On arrival in the US, she quickly realised that the life as a full-time student was very expensive. So she decided to commence a life of work, as is natural for most Ugandan students in the West.
“My first job was a three-in-one. I worked as a cashier/front desk/ cleaner at a Japanese fast-food restaurant. I worked as a live-in-nanny for several families, a store clerk/salesperson at a clothing retail shop and at a baby-furniture store. I did customer service for a telephone company and credit card companies,” she says.
“I have also been a Federal employee. But through all these, my heart would always dream about running my own business and I have had several over the years.”
This hustle lasted for the eight years she lived in the US. In 2000, Namulindwa would move from the United Sates to Canada.
“I fell in love with Canada because of the Canadian culture of inclusiveness. Canada has open opportunities for immigration and immigrants in general. I wanted my children to have better opportunities in an even playing field than I had. My plans and dreams have always been and remain coming back home to Uganda and transferring the lessons, knowledge and skills I have learnt both in the US and Canada to my people in Uganda and the continent in general,” she says.

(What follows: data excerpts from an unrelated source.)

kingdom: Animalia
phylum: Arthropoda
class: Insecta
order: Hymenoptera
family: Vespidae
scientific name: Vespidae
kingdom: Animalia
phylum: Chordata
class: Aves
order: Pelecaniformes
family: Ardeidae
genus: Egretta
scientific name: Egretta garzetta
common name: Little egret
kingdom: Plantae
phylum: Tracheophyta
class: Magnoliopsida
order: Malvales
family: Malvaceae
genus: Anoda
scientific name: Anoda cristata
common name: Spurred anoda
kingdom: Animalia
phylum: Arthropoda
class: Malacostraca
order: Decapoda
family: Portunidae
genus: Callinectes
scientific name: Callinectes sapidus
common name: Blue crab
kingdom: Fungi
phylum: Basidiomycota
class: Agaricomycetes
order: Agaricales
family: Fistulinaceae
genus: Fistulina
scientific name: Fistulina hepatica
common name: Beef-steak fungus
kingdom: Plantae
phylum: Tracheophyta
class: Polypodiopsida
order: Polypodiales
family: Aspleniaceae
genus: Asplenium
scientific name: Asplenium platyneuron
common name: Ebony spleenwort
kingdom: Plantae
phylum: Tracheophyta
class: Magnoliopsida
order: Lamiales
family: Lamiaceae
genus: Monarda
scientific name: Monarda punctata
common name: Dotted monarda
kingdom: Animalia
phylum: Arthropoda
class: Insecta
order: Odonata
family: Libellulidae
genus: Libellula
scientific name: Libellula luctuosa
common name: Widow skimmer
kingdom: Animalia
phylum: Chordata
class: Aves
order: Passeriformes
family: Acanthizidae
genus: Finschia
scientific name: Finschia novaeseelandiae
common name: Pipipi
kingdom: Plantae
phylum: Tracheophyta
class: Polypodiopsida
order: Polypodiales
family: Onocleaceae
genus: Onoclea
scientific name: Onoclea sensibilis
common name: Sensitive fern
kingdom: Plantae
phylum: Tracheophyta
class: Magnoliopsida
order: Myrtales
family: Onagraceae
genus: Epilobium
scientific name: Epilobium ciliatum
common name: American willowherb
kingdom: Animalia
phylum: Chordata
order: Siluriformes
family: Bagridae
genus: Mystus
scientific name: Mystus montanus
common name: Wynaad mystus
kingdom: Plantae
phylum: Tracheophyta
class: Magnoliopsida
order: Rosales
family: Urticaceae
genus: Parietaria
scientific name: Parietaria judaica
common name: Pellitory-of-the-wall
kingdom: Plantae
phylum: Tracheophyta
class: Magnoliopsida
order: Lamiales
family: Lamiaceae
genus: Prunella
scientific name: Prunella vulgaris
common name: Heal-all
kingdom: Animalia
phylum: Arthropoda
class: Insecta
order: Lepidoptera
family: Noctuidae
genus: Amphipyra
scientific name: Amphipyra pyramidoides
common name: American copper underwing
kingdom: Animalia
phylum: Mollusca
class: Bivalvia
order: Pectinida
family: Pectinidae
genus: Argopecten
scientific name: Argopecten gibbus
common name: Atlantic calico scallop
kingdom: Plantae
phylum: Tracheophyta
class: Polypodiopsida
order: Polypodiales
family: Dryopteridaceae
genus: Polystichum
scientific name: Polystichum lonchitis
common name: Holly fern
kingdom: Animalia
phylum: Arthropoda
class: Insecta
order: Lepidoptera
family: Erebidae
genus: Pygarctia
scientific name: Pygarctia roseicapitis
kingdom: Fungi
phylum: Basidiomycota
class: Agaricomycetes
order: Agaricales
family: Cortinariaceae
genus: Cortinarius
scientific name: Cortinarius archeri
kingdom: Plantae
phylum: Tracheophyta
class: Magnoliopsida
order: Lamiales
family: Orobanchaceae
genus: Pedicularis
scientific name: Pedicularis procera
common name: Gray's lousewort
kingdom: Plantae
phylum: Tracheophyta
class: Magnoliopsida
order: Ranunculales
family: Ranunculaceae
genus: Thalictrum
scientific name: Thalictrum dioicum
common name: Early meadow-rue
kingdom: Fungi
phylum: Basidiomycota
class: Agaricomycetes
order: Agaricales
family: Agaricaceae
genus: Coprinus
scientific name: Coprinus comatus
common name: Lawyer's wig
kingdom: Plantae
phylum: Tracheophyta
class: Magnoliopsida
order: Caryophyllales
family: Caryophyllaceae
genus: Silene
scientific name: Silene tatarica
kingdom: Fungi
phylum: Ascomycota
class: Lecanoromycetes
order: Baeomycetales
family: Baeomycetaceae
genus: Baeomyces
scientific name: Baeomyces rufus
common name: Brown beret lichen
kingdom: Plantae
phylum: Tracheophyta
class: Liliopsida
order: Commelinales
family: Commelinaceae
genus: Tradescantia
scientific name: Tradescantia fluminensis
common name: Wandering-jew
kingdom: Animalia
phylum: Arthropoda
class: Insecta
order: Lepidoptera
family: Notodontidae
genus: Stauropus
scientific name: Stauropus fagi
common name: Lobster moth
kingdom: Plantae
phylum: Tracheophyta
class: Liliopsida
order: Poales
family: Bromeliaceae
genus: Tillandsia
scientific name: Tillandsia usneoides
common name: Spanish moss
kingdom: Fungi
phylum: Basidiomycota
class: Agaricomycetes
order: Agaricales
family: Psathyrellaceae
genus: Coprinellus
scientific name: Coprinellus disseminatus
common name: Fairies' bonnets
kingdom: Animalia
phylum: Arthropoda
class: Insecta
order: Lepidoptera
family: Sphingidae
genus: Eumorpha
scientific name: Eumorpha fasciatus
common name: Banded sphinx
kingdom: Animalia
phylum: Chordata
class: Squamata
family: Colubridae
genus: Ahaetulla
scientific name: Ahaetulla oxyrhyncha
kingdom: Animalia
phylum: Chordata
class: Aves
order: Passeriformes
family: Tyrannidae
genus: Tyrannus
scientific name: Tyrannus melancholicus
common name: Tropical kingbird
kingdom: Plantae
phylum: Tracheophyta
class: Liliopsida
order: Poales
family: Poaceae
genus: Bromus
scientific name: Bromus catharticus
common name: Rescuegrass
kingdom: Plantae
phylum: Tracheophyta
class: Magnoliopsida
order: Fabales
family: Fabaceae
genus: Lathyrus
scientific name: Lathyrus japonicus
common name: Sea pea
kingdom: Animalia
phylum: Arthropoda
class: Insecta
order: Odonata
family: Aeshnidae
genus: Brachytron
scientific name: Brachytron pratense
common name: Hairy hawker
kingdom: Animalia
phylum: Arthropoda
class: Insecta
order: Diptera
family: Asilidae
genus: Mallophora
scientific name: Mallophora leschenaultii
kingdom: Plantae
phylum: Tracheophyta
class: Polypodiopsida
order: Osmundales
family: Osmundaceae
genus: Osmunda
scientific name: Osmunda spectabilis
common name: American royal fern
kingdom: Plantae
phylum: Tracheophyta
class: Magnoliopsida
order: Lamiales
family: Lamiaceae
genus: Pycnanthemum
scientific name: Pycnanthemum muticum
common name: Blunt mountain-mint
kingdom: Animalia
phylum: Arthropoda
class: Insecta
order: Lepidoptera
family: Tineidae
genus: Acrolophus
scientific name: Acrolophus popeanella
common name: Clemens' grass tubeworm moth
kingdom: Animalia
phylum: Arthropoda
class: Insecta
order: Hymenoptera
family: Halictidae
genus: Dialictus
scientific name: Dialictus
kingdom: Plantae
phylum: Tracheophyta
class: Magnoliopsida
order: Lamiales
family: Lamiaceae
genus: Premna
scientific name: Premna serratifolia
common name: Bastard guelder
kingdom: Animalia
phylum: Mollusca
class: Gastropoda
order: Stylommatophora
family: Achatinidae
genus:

Hers was a happy childhood. She readily admits that it still is the best part of her life. “Everything I learnt about how to treat people, I learnt from my mother, Manjeri Nakitende and grandmother Samali Mbojjanyi. My mother taught me kindness, to love unconditionally, to believe in and give second and third chances to people who don’t on the surface deserve it and most of all to never give up on a dream,” she says.
“My mother taught me how to pray and act, and how to say sorry and mean it. I get my grace of relationship building from her, a very gentle woman. I am also a third-generation businesswoman, both my grandmother and mother were serial entrepreneurs, running shops, raising goats, selling some of our farm produce etc. There was always some trading of sorts happening for as long as I can remember.
She grew up with nine siblings – four sisters and five brothers. The family lived in Luweero, surrounded by their subsistence farm, which means the NRA Bush War affected Namulindwa’s childhood in more ways than one.
Her school journey
“My school journey started with Ms Sennyonga, one of the kindest people that have heard an impact in my life. She had a nursery school in Luweero by the Church of Uganda, and she taught me to love school. I would look forward to getting to school and learning to read,” she says.
Namulindwa went to Luweero Boys Primary School, P1 to P7, which is weird because the school accepted female students. Still does. What is even more intriguing is that right next to it, was Luweero Girls PS which was also, and still is, mixed.
For secondary school, she attended Bugema Seventh Day Adventist College, S1 to S4. For Senior Five to Six Namulindwa went to Mt St Mary’s Namagunga Girls after which she joined Makerere University.
She attributes her success to her relationship with God, “which guides and inspires my relationships with people”.
“How one treats others, from the person who cleans the office to the CEO’s, can be the difference. The common thread in all these roles is building and maintaining strong relationships which increase value for all the stakeholders. The other factor is believing in one’s ability to overcome and persevere through challenges and adversity knowing that around the obstacles there lies the big prize,” she says.
Namulindwa is a mother of a 25-year-old daughter and two teenage sons.